CiteSeer tests have also been deployed for academic research in ebusiness and archeology and have led to a more modular architecture of the system to support the requirements of these fields. The CiteSeer group is experimenting with sharing content as well as code, perhaps using federated or distributed principles.
The SeerSearch code has lightweight web services for metadata extraction, citation graphs, general indexing, metadata, repository, file type conversion, and duplicate detection. This means that any other web applications can use the system to perform these tasks and send back the results. It can integrate with Fedora (repository/digital asset management software) to store not just documents as data objects but also microformats such as citations.
Ongoing projects for both CiteSeerX and the shared SeerSuite modules include recognizing acknowledgments as a form of citation and recognizing and clustering name entities and institutional affiliations.

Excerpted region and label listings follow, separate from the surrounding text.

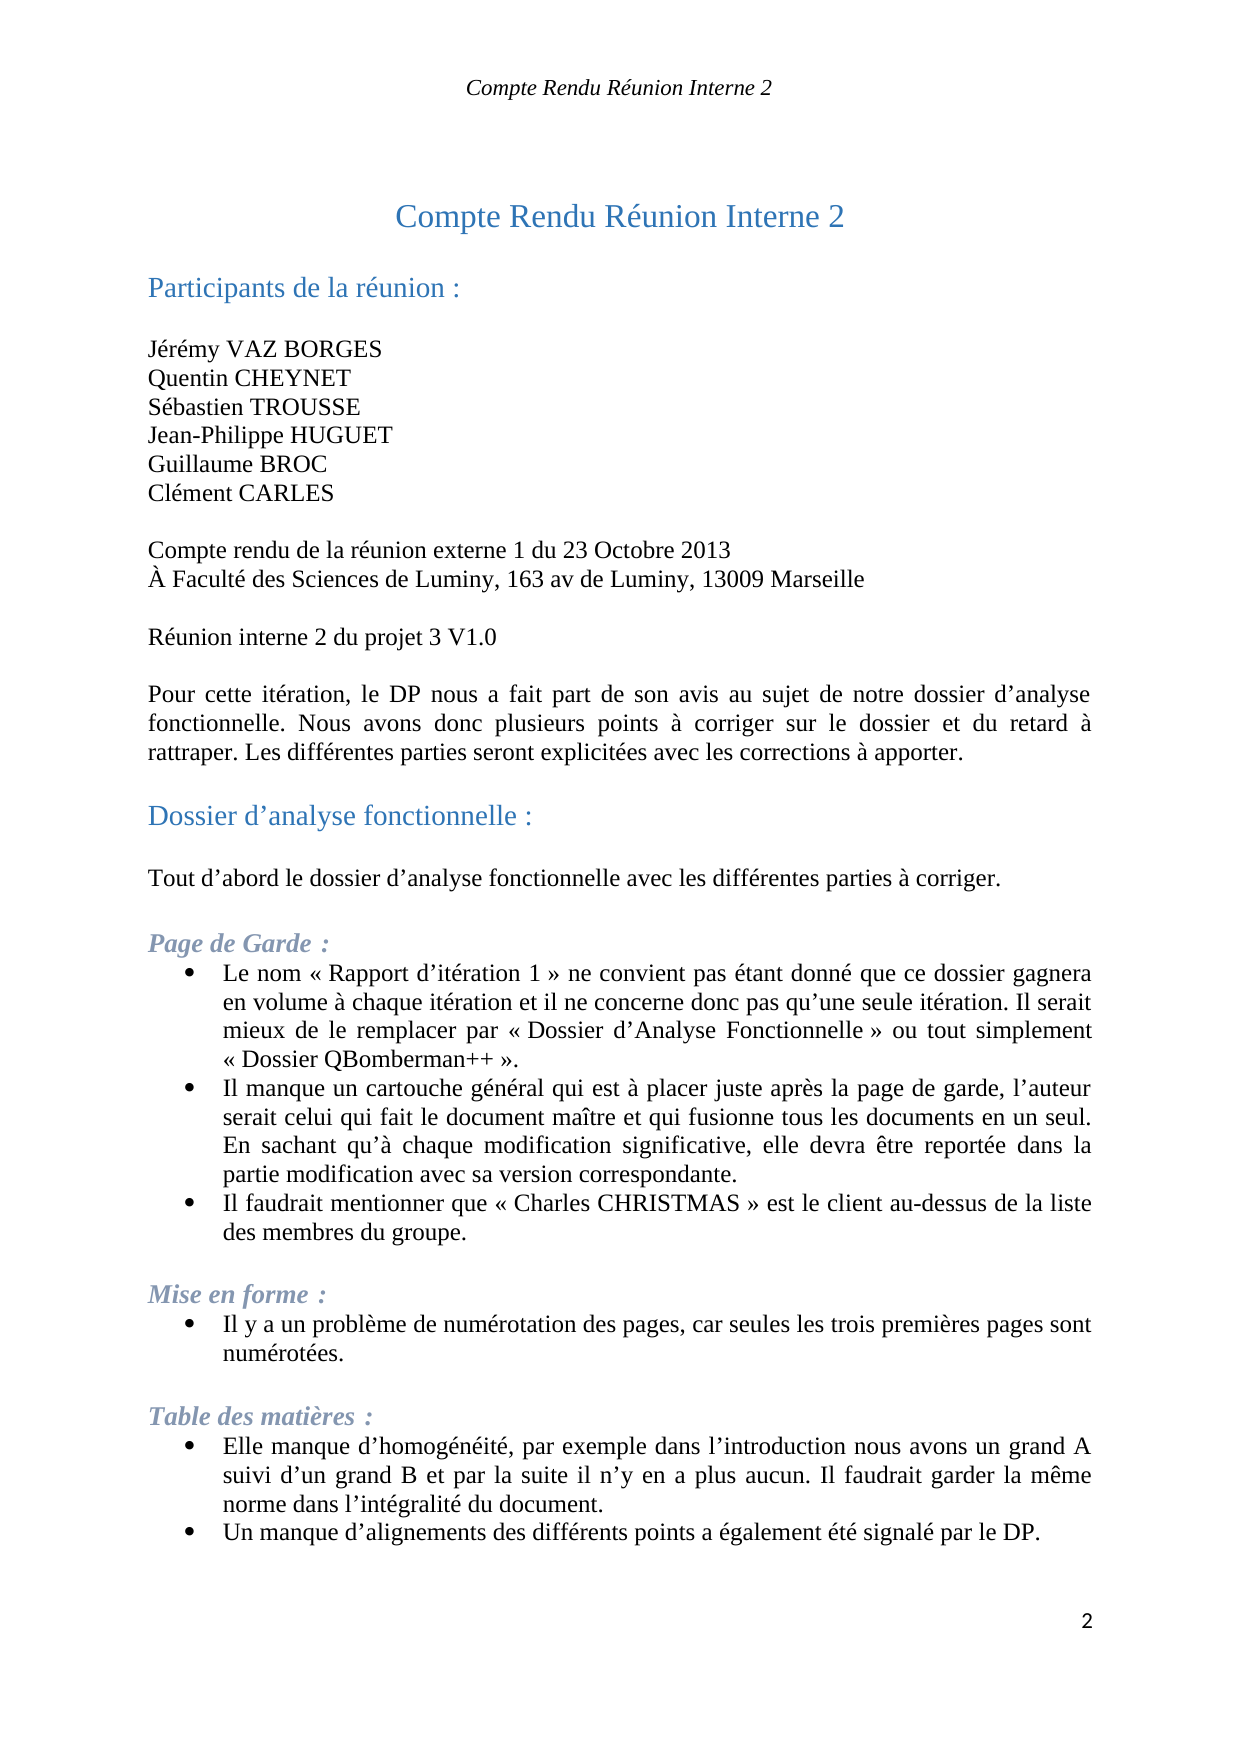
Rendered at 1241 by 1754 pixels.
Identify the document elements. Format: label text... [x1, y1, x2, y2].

text Tout d’abord le dossier d’analyse fonctionnelle avec les différentes parties à corriger. [148, 863, 1093, 892]
text Jean-Philippe HUGUET [148, 421, 1093, 449]
list Il y a un problème de numérotation des pages, car seules les trois premières pages sont numérotées. [185, 1309, 1093, 1367]
text Dossier d’analyse fonctionnelle : [148, 798, 1093, 832]
text Quentin CHEYNET [148, 363, 1093, 392]
text Compte rendu de la réunion externe 1 du 23 Octobre 2013 [148, 536, 1093, 564]
list Le nom « Rapport d’itération 1 » ne convient pas étant donné que ce dossier gagnera en volume à chaque itération et il ne concerne donc pas qu’une seule itération. Il serait mieux de le remplacer par « Dossier d’Analyse Fonctionnelle » ou tout simplement « Dossier QBomberman++ ». [185, 958, 1093, 1073]
list Un manque d’alignements des différents points a également été signalé par le DP. [185, 1517, 1093, 1546]
text Table des matières : [148, 1400, 1093, 1431]
text Réunion interne 2 du projet 3 V1.0 [148, 622, 1093, 651]
text Guillaume BROC [148, 449, 1093, 478]
text À Faculté des Sciences de Luminy, 163 av de Luminy, 13009 Marseille [148, 564, 1093, 593]
text Participants de la réunion : [148, 270, 1093, 304]
list Il manque un cartouche général qui est à placer juste après la page de garde, l’auteur serait celui qui fait le document maître et qui fusionne tous les documents en un seul. En sachant qu’à chaque modification significative, elle devra être reportée dans la partie modification avec sa version correspondante. [185, 1073, 1093, 1188]
text Compte Rendu Réunion Interne 2 [148, 197, 1093, 235]
text Page de Garde : [148, 927, 1093, 958]
text Mise en forme : [148, 1278, 1093, 1309]
text Sébastien TROUSSE [148, 392, 1093, 421]
list Il faudrait mentionner que « Charles CHRISTMAS » est le client au-dessus de la liste des membres du groupe. [185, 1188, 1093, 1246]
list Elle manque d’homogénéité, par exemple dans l’introduction nous avons un grand A suivi d’un grand B et par la suite il n’y en a plus aucun. Il faudrait garder la même norme dans l’intégralité du document. [185, 1431, 1093, 1517]
text Pour cette itération, le DP nous a fait part de son avis au sujet de notre dossier d’analyse fonctionnelle. Nous avons donc plusieurs points à corriger sur le dossier et du retard à rattraper. Les différentes parties seront explicitées avec les corrections à apporter. [148, 679, 1093, 766]
text Jérémy VAZ BORGES [148, 334, 1093, 363]
text Clément CARLES [148, 478, 1093, 507]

More ambitiously, there is an initiative to recreate the mathematical expressions of equations displayed as images in PDF. Likewise, Giles is working on a "graph indexer," which can read statistics published as line graphs, histograms, and other 2D plots; identify the units on the X and Y axes; and use OCR to extract the data points and text blocks. The information will then be stored in XML form and integrated into the digital library system.
CiteSeerX also offers personalization and Web 2.0 features such as personal collections, tagging for articles, error correction, and document submission (user-created content). Users can monitor specific papers for metadata updates via email and create bibliographies by marking and downloading specific records.
Finally, Giles and his students plan a complex event logging system, which can independently store the actions of users on the entire site, not just the search engine. This will provide much more useful insights into user vocabulary, results evaluation, and general behavior.